US-Verteidigungsminister Chuck Hagel hat den befreiten Soldaten Bowe Bergdahl gegen Verdächtigungen in Schutz genommen, er sei an seiner Gefangennahme durch die Taliban in Afghanistan mitschuldig gewesen. Es sei nicht fair zu spekulieren, bevor die Fakten auf dem Tisch liegen, sagte Hagel am Mittwoch in Brüssel. "Die Streitkräfte werden eine umfassende Untersuchung aller Umstände des Verschwindens von Unteroffizier Bergdahl durchführen." Zunächst gehe es darum, dass er sich nach fast fünfjähriger Geiselhaft erhole.

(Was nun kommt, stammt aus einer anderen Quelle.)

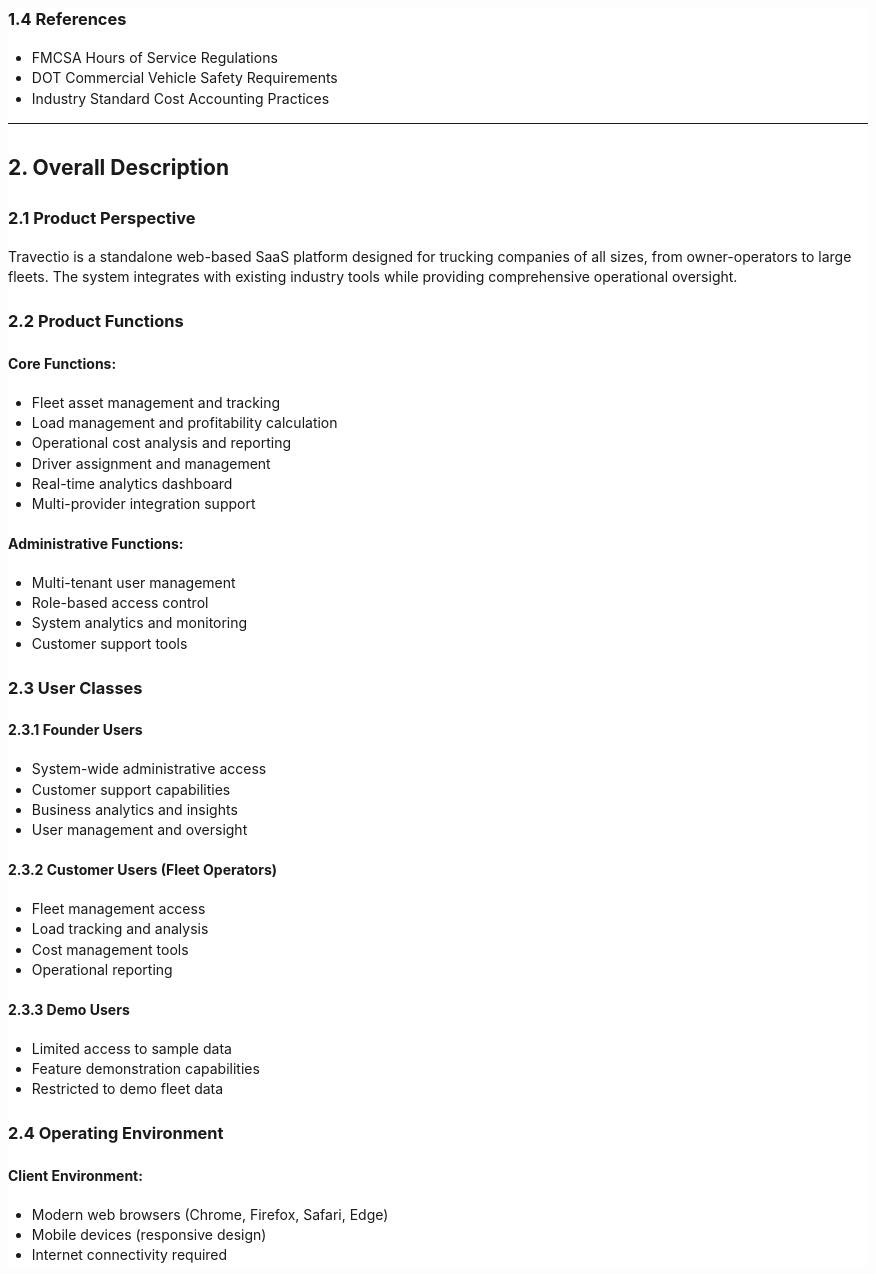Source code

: ### 1.4 References
- FMCSA Hours of Service Regulations
- DOT Commercial Vehicle Safety Requirements
- Industry Standard Cost Accounting Practices

---

## 2. Overall Description

### 2.1 Product Perspective
Travectio is a standalone web-based SaaS platform designed for trucking companies of all sizes, from owner-operators to large fleets. The system integrates with existing industry tools while providing comprehensive operational oversight.

### 2.2 Product Functions
#### Core Functions:
- Fleet asset management and tracking
- Load management and profitability calculation
- Operational cost analysis and reporting
- Driver assignment and management
- Real-time analytics dashboard
- Multi-provider integration support

#### Administrative Functions:
- Multi-tenant user management
- Role-based access control
- System analytics and monitoring
- Customer support tools

### 2.3 User Classes
#### 2.3.1 Founder Users
- System-wide administrative access
- Customer support capabilities
- Business analytics and insights
- User management and oversight

#### 2.3.2 Customer Users (Fleet Operators)
- Fleet management access
- Load tracking and analysis
- Cost management tools
- Operational reporting

#### 2.3.3 Demo Users
- Limited access to sample data
- Feature demonstration capabilities
- Restricted to demo fleet data

### 2.4 Operating Environment
#### Client Environment:
- Modern web browsers (Chrome, Firefox, Safari, Edge)
- Mobile devices (responsive design)
- Internet connectivity required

Der 28-jährige war am Wochenende durch einen umstrittenen Austausch gegen fünf Terrorverdächtige aus dem Gefangenenlager Guantánamo Bay auf Kuba freigekommen. Ihm wird vorgeworfen, seinen Posten in Afghanistan verlassen zu haben. Kameraden nennen ihn einen Deserteur. In den US-Medien wurde am Mittwoch berichtet, es könnten sechs bis acht Soldaten während der langjährigen Suche nach Bergdahl ums Leben gekommen sein. Die US-Regierung wollte dazu keine Stellung nehmen.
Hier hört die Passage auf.